Examples of correctly detected and missed OoD and in-distribution samples with MahaAD. Images have been resized for improved visualization

Additionally, we compared MahaAD and Supervised based on their isolated OoD detection performance for individual corruption types at a proportion p of 0.5. To investigate our presumption of Supervised’s overoptimistic performance due to known perturbations, we analyzed the corruptions that Supervised has not seen during training (i.e., stripes, rectangle, zoom, contrast). Figure 6 shows that MahaAD is outperforming Supervised in terms of OoD detection on the unseen corruptions. Specifically, the difference is notable for zoom and rectangle, which seem to be the most difficult perturbations to detect. This result indicates that MahaAD is a better OoD detector when the type of expected perturbations is unknown and for which we cannot train.

Real OoD samples in ex vivo data

Figure  7 reports the results for the second experiment on the selection of real OoD samples. As previously found, MahaAD outperformed the other baselines, demonstrating its ability to generalize beyond simulated perturbations in a more realistic scenario. Furthermore, Supervised performs significantly worse than MahaAD on real data, suggesting that the results of Fig. 5 were indeed overoptimistic and that Supervised is not suitable as an OoD detector in a realistic scenario. In contrast, SNR’s performance improved on real data, likely due to a selection bias facilitating discrimination of OoD samples through low-order statistics. Surprisingly, Glow and Raw-MahaAD seem to produce OoD scores that better describe in-distribution samples than OoD samples.

Figure 8 shows visual examples of correctly and incorrectly classified in- and out-of-distribution samples for the MahaAD approach. The examples confirm that MahaAD typically classifies obvious in-distribution or OoD samples correctly but can misclassify borderline samples. For instance, some false negatives may be considered in-distribution based on their retinal-like structure, while false positives often exhibit a hyperreflective retinal pigment epithelium layer, which might lead to their OoD classification.

Discussion and conclusion

In this work, we showed how corrupted data from an iiOCT probe in the context of retinal microsurgery can be rejected from further evaluation by using unsupervised OoD detection. The simple MahaAD approach was able to maintain good performance of distance estimation by reliably detecting and rejecting simulated corruptions, and showed promising results on OoD cases from an ex vivo porcine trial.

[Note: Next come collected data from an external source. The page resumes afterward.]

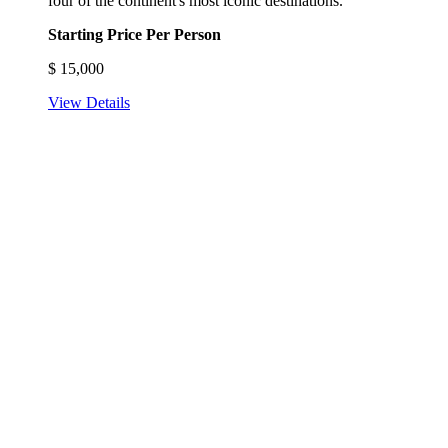
four of the continent's most iconic destinations.
Starting Price Per Person
$
15,000
View Details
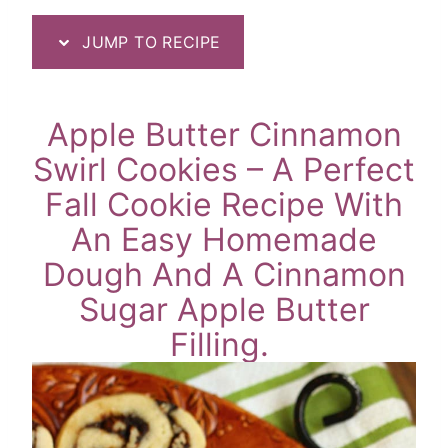
JUMP TO RECIPE
Apple Butter Cinnamon
Swirl Cookies – A Perfect
Fall Cookie Recipe With
An Easy Homemade
Dough And A Cinnamon
Sugar Apple Butter
Filling.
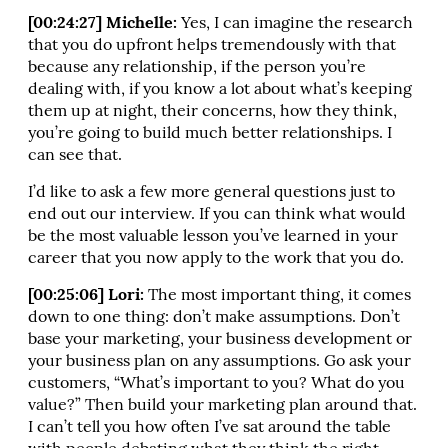
[00:24:27] Michelle:
Yes, I can imagine the research
that you do upfront helps tremendously with that
because any relationship, if the person you’re
dealing with, if you know a lot about what’s keeping
them up at night, their concerns, how they think,
you’re going to build much better relationships. I
can see that.
I’d like to ask a few more general questions just to
end out our interview. If you can think what would
be the most valuable lesson you’ve learned in your
career that you now apply to the work that you do.
[00:25:06] Lori:
The most important thing, it comes
down to one thing: don’t make assumptions. Don’t
base your marketing, your business development or
your business plan on any assumptions. Go ask your
customers, “What’s important to you? What do you
value?” Then build your marketing plan around that.
I can’t tell you how often I’ve sat around the table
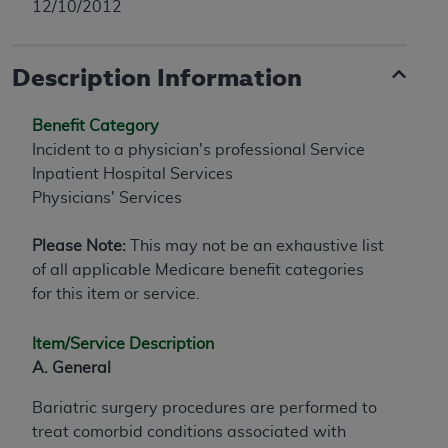
12/10/2012
Description Information
Benefit Category
Incident to a physician's professional Service
Inpatient Hospital Services
Physicians' Services
Please Note:
This may not be an exhaustive list
of all applicable Medicare benefit categories
for this item or service.
Item/Service Description
A. General
Bariatric surgery procedures are performed to
treat comorbid conditions associated with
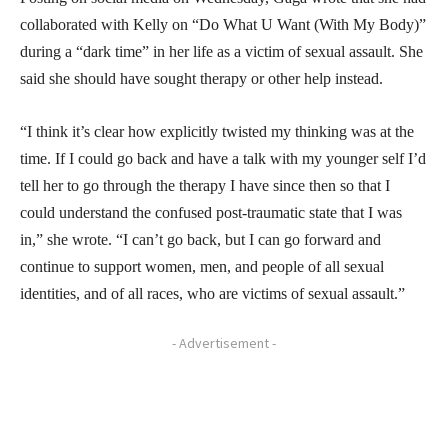
collaborated with Kelly on “Do What U Want (With My Body)”
during a “dark time” in her life as a victim of sexual assault. She
said she should have sought therapy or other help instead.
“I think it’s clear how explicitly twisted my thinking was at the
time. If I could go back and have a talk with my younger self I’d
tell her to go through the therapy I have since then so that I
could understand the confused post-traumatic state that I was
in,” she wrote. “I can’t go back, but I can go forward and
continue to support women, men, and people of all sexual
identities, and of all races, who are victims of sexual assault.”
- Advertisement -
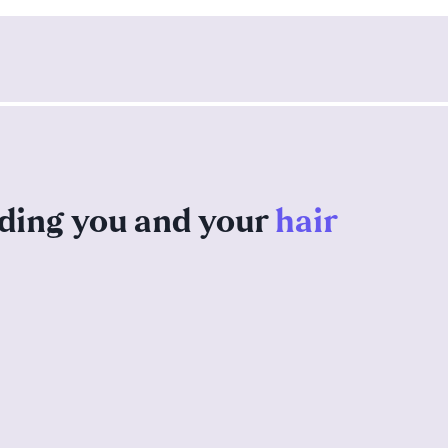
nding you and your
hair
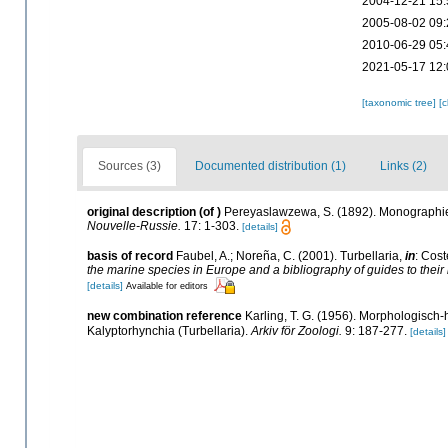
2004-12-21 15:
2005-08-02 09:
2010-06-29 05:
2021-05-17 12:
[taxonomic tree]
[
Sources (3)
Documented distribution (1)
Links (2)
original description
(of
)
Pereyaslawzewa, S. (1892). Monographie 
Nouvelle-Russie.
17: 1-303.
[details]
basis of record
Faubel, A.; Noreña, C. (2001). Turbellaria,
in
: Cost
the marine species in Europe and a bibliography of guides to their i
[details]
Available for editors
new combination reference
Karling, T. G. (1956). Morphologisc
Kalyptorhynchia (Turbellaria).
Arkiv för Zoologi.
9: 187-277.
[details]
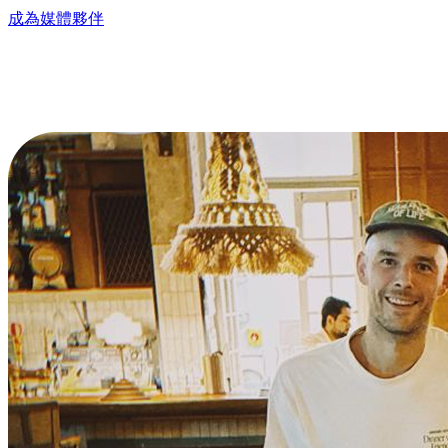
成為媒體夥伴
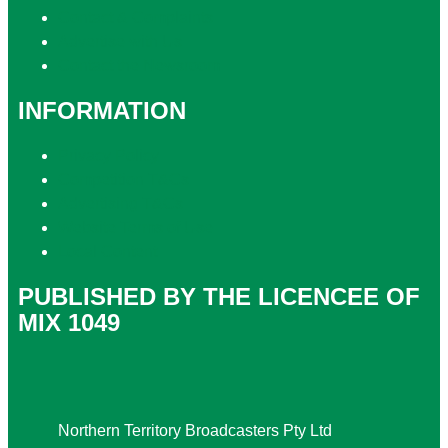
Contact & Complaints
Advertise with Us
Contact the Newsroom
INFORMATION
Privacy Policy
Competition T&Cs
Advertising T&Cs
Website Terms of Use
Local Content
PUBLISHED BY THE LICENCEE OF
MIX 1049
Address
Northern Territory Broadcasters Pty Ltd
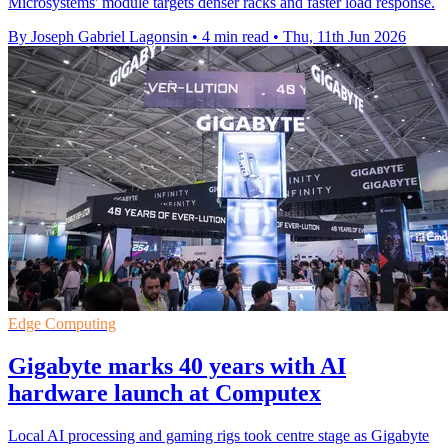
Microsystems' module targets denser racks and faster load response.
By Joseph Gabriel Lagonsin
•
4 min read
•
Thu, 11th Jun 2026
Edge Computing
Gigabyte marks 40 years with AI
hardware launch at Computex
Local AI processing and gaming rigs took centre stage as Gigabyte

The experiments revealed that the benefits of MahaAD observed for a variety of scenarios on 2D images [16] translate well to temporal iiOCT scans with high levels of noise and limited lateral view. Another benefit is its computational efficiency, allowing it to cope with high-frequency A-scan acquisition with minimal latency. Additionally, the experiments point to the challenges of supervised OoD detection when not all unknowns (i.e., possible corruptions) are known and why unsupervised OoD detection might be suitable for improved generalization. In conclusion, we showed that detecting corrupted iiOCT data through unsupervised OoD detection is feasible and that MahaAD could potentially be used to improve safety in retinal microsurgery.

However, one limitation of this work is that the temporal component of the iiOCT is largely ignored as individual samples were considered for the distance estimation without any knowledge of the past. In the future, we plan to take this temporal information into account by combining the MahaAD OoD detection with dedicated techniques such as Bayesian filters to further improve performances.